• EXERCISE OBJECTIVE: Only the pictures are to be left out; set down the rest of the records exactly.
----
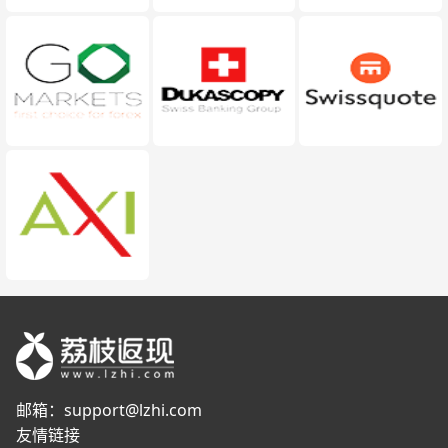
邮箱：
support@lzhi.com
友情链接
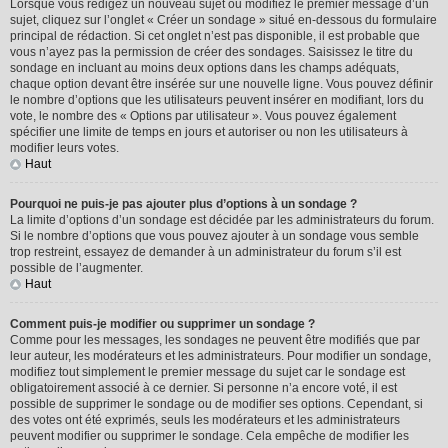
Lorsque vous rédigez un nouveau sujet ou modifiez le premier message d’un
sujet, cliquez sur l’onglet « Créer un sondage » situé en-dessous du formulaire
principal de rédaction. Si cet onglet n’est pas disponible, il est probable que
vous n’ayez pas la permission de créer des sondages. Saisissez le titre du
sondage en incluant au moins deux options dans les champs adéquats,
chaque option devant être insérée sur une nouvelle ligne. Vous pouvez définir
le nombre d’options que les utilisateurs peuvent insérer en modifiant, lors du
vote, le nombre des « Options par utilisateur ». Vous pouvez également
spécifier une limite de temps en jours et autoriser ou non les utilisateurs à
modifier leurs votes.
Haut
Pourquoi ne puis-je pas ajouter plus d’options à un sondage ?
La limite d’options d’un sondage est décidée par les administrateurs du forum.
Si le nombre d’options que vous pouvez ajouter à un sondage vous semble
trop restreint, essayez de demander à un administrateur du forum s’il est
possible de l’augmenter.
Haut
Comment puis-je modifier ou supprimer un sondage ?
Comme pour les messages, les sondages ne peuvent être modifiés que par
leur auteur, les modérateurs et les administrateurs. Pour modifier un sondage,
modifiez tout simplement le premier message du sujet car le sondage est
obligatoirement associé à ce dernier. Si personne n’a encore voté, il est
possible de supprimer le sondage ou de modifier ses options. Cependant, si
des votes ont été exprimés, seuls les modérateurs et les administrateurs
peuvent modifier ou supprimer le sondage. Cela empêche de modifier les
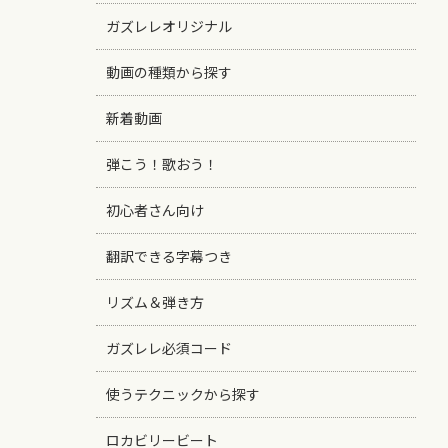
ガズレレオリジナル
動画の種類から探す
新着動画
弾こう！歌おう！
初心者さん向け
翻訳できる字幕つき
リズム＆弾き方
ガズレレ必須コード
使うテクニックから探す
ロカビリービート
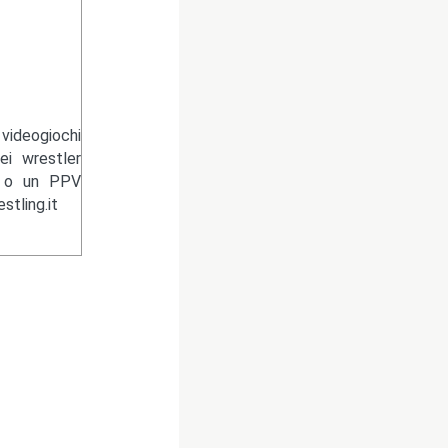
videogiochi
ei wrestler
n o un PPV
tling.it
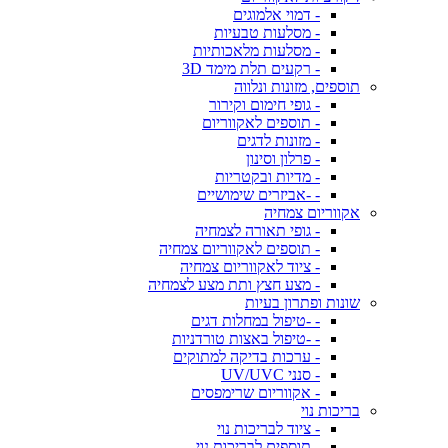
- דמוי אלמוגים
- מסלעות טבעיות
- מסלעות מלאכותיות
- רקעים תלת מימד 3D
תוספים, מזונות ונלווה
- גופי חימום וקירור
- תוספים לאקווריום
- מזונות לדגים
- פרלון וסינון
- מדיות ובקטריות
- -אביזרים שימושיים
אקווריום צמחיה
- גופי תאורה לצמחיה
- תוספים לאקווריום צמחיה
- ציוד לאקווריום צמחיה
- מצע חצץ ותת מצע לצמחיה
שונות ופתרון בעיות
- -טיפול במחלות דגים
- -טיפול באצות טורדניות
- ערכות בדיקה למתוקים
- סנני UV/UVC
- אקווריום שרימפסים
בריכות נוי
- ציוד לבריכות נוי
- תוספים לבריכות נוי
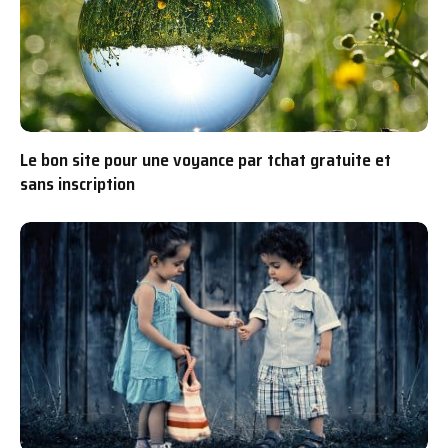
Le bon site pour une voyance par tchat gratuite et
sans inscription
----
• EXPECTED ANSWER:
邮箱：
support@lzhi.com
友情链接
Lorsque vous rédigez un nouveau sujet ou modifiez le premier message d’un
sujet, cliquez sur l’onglet « Créer un sondage » situé en-dessous du formulaire
principal de rédaction. Si cet onglet n’est pas disponible, il est probable que
vous n’ayez pas la permission de créer des sondages. Saisissez le titre du
sondage en incluant au moins deux options dans les champs adéquats,
chaque option devant être insérée sur une nouvelle ligne. Vous pouvez définir
le nombre d’options que les utilisateurs peuvent insérer en modifiant, lors du
vote, le nombre des « Options par utilisateur ». Vous pouvez également
spécifier une limite de temps en jours et autoriser ou non les utilisateurs à
modifier leurs votes.
Haut
Pourquoi ne puis-je pas ajouter plus d’options à un sondage ?
La limite d’options d’un sondage est décidée par les administrateurs du forum.
Si le nombre d’options que vous pouvez ajouter à un sondage vous semble
trop restreint, essayez de demander à un administrateur du forum s’il est
possible de l’augmenter.
Haut
Comment puis-je modifier ou supprimer un sondage ?
Comme pour les messages, les sondages ne peuvent être modifiés que par
leur auteur, les modérateurs et les administrateurs. Pour modifier un sondage,
modifiez tout simplement le premier message du sujet car le sondage est
obligatoirement associé à ce dernier. Si personne n’a encore voté, il est
possible de supprimer le sondage ou de modifier ses options. Cependant, si
des votes ont été exprimés, seuls les modérateurs et les administrateurs
peuvent modifier ou supprimer le sondage. Cela empêche de modifier les
ガズレレオリジナル
動画の種類から探す
新着動画
弾こう！歌おう！
初心者さん向け
翻訳できる字幕つき
リズム＆弾き方
ガズレレ必須コード
使うテクニックから探す
ロカビリービート
videogiochi
ei wrestler
n o un PPV
tling.it
- דמוי אלמוגים
- מסלעות טבעיות
- מסלעות מלאכותיות
- רקעים תלת מימד 3D
תוספים, מזונות ונלווה
- גופי חימום וקירור
- תוספים לאקווריום
- מזונות לדגים
- פרלון וסינון
- מדיות ובקטריות
- -אביזרים שימושיים
אקווריום צמחיה
- גופי תאורה לצמחיה
- תוספים לאקווריום צמחיה
- ציוד לאקווריום צמחיה
- מצע חצץ ותת מצע לצמחיה
שונות ופתרון בעיות
- -טיפול במחלות דגים
- -טיפול באצות טורדניות
- ערכות בדיקה למתוקים
- סנני UV/UVC
- אקווריום שרימפסים
בריכות נוי
- ציוד לבריכות נוי
- תוספים לבריכות נוי
Le bon site pour une voyance par tchat gratuite et
sans inscription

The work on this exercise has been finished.